Vergil
For the rest of his life Vergil worked on the Aeneid, a national epic honoring Rome and foretelling prosperity to come. The adventures of Aeneas are unquestionably one of the greatest long poems in world literature. Vergil made Aeneas the paragon of the most revered Roman virtues—devotion to family, loyalty to the state, and piety. In 12 books, Vergil tells how the Trojan prince Aeneas, son of Venus, escaped from Troy to Carthage with his father, son, and a band of followers, where he became Dido's lover and related his adventures to her.
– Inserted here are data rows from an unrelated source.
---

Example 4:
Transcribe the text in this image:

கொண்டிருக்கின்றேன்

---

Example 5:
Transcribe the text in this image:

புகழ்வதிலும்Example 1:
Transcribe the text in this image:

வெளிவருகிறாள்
At Jupiter's command, he left Carthage (to Dido's suicidal distress), went to Sicily, visited his father's shade in Hades, and landed in Italy. In Italy Aeneas established the beginnings of the Roman state and waged successful war against the natives. The work ends with the death of Turnus at the hands of Aeneas. The verse, in dactylic hexameters, is strikingly regular, though Vergil's death left the epic incomplete and some of the lines unfinished. The sonority of the words and the nobility of purpose make the Aeneid a masterpiece.
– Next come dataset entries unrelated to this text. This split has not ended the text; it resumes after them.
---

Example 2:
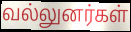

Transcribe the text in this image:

வல்லுனர்கள்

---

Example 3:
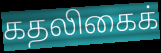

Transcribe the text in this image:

கதலிகைக்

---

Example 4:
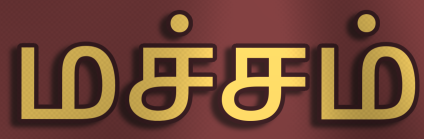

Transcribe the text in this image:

மச்சம்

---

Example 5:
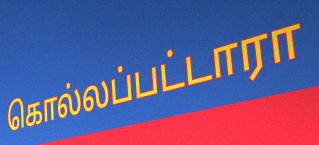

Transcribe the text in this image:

கொல்லப்பட்டாரா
Vergil is the dominant figure in all Latin literature, and was considered as such even during his own lifetime. His influence was unabated through the Middle Ages, when he was thought of not only as a great poet but as a kind of wizard as well. Many poets since Dante have acknowledged their great debt to him, and his cultural influence has lasted into the modern era. The conflict embodied in the story of Dido and Aeneas, between private desire and public necessity, became one of the great themes of European drama and literature. Minor poems ascribed to Vergil are of doubtful authorship. For translations of the Aeneid see A. Mandelbaum (1981), R. Fitzgerald (1983, 1985), R. Fagles (2006), and S. Heaney (Book VI, 2016).
See biographies by F. J. H. Letters (1946), T. Frank (1922, repr. 1965), and B. Otis (1966); W. F. J. Knight, Vergil, Epic and Anthropology (1967); F. Cairns, Virgil's Augustan Epic (1989); K. W. Grandsen, Virgil (1990).